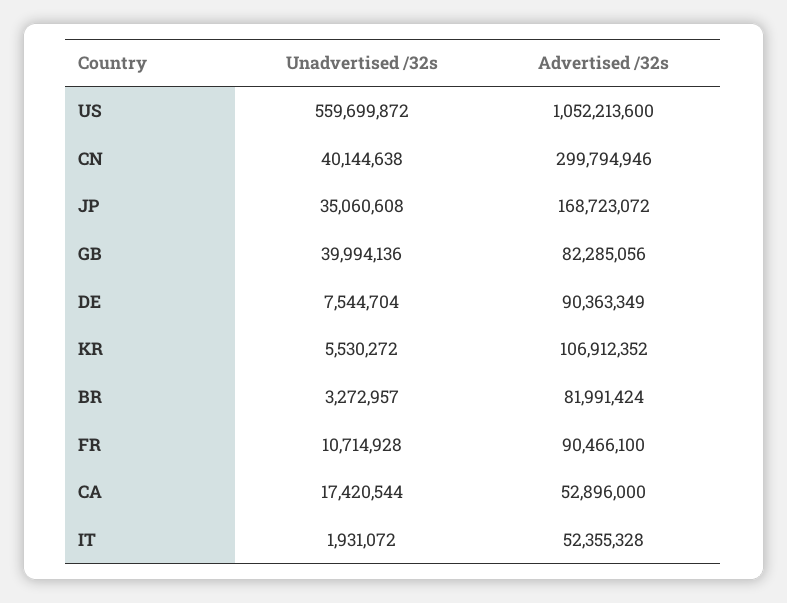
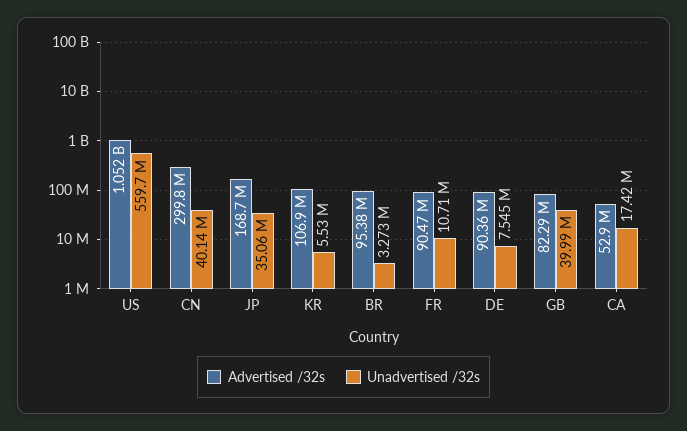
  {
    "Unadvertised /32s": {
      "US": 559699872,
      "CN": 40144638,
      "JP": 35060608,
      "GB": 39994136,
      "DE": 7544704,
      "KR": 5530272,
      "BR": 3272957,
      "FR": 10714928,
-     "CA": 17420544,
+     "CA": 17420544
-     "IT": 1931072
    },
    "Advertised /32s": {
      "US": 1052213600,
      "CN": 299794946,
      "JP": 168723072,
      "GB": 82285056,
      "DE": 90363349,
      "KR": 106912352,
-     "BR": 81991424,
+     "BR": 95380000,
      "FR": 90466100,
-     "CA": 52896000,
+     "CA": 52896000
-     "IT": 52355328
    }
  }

━━━

# PROMPT
Write out the material exactly as it stands, omitting every picture.

# THE COMPLETED TASK
  {
    "Unadvertised /32s": {
      "US": 559699872,
      "CN": 40144638,
      "JP": 35060608,
      "GB": 39994136,
      "DE": 7544704,
      "KR": 5530272,
      "BR": 3272957,
      "FR": 10714928,
-     "CA": 17420544,
+     "CA": 17420544
-     "IT": 1931072
    },
    "Advertised /32s": {
      "US": 1052213600,
      "CN": 299794946,
      "JP": 168723072,
      "GB": 82285056,
      "DE": 90363349,
      "KR": 106912352,
-     "BR": 81991424,
+     "BR": 95380000,
      "FR": 90466100,
-     "CA": 52896000,
+     "CA": 52896000
-     "IT": 52355328
    }
  }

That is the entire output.